For Mr Deutch, the CIA's blundering was "an inexcusable lapse in elementary intelligence practices" - so inexcusable that Mr Hitz is said to have sought reprimands for three former directors, William Webster, Robert Gates, and James Woolsey who resigned at the end of 1994 amid congressional fury over his refusal to mete out stern punishment to agency officers involved with the Ames debacle.
For the time being, the trio have wriggled out of trouble by sending a joint letter to Mr Deutch protesting that they were not informed that suspect information was being passed to the White House. Indeed, they say if anyone is to blame it is Mr Hitz, who failed to mention the practice in an earlier report. Not relishing such invidious judgement of his peers, the current CIA director let them off the hook. But Congress many not be so easily satisfied.
One influential Democrat, Bob Kerrey, vice-chairman of the Senate Intelligence Committee, insists that unless the three are held personally accountable, "I don't know how the CIA will ever recover credibility with customers who are basing billion-dollar and life-and-death decisions on that intelligence." Mr Kerrey's chance may come this week, when the three are expected to be summoned to testify at fresh hearings into the fiasco.

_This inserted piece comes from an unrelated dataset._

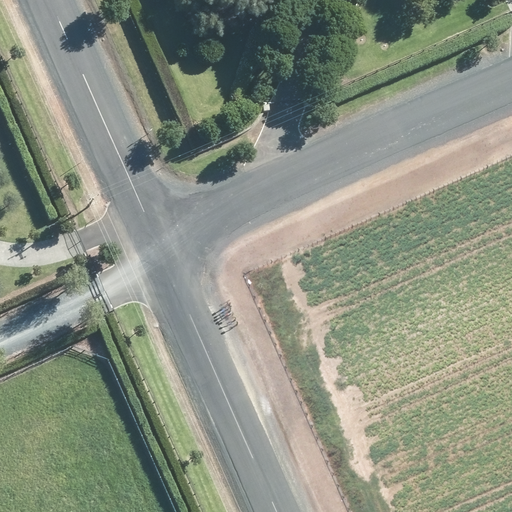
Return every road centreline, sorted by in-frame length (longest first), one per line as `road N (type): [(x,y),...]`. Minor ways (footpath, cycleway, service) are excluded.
road 1 (unclassified): [(151,231),(511,68)]
road 2 (unclassified): [(276,511),(151,231)]
road 3 (unclassified): [(151,231),(48,0)]
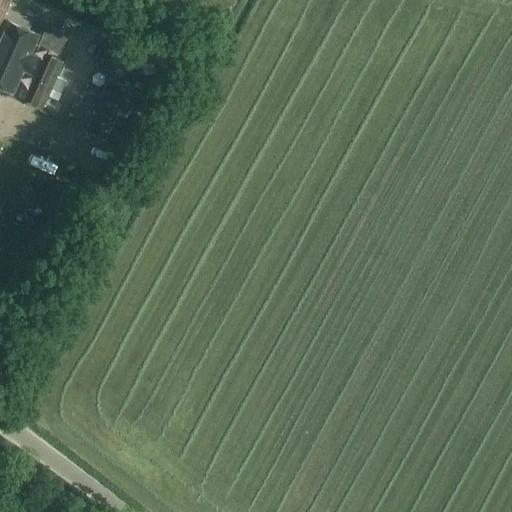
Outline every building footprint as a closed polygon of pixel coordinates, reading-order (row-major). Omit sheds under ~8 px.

One thing though is clear, that Mr Deutch's task of restoring the prestige and morale of the battered CIA is harder than ever. Quite apart from the Ames affair, the agency was forced in September to discipline a dozen officers for covering up human rights abuses in Guatemala in the early 1990s. Similar ructions concerning Honduras are reportedly imminent. Separately, the CIA has been caught this year conducting industrial espionage against France and Japan, close allies of the US.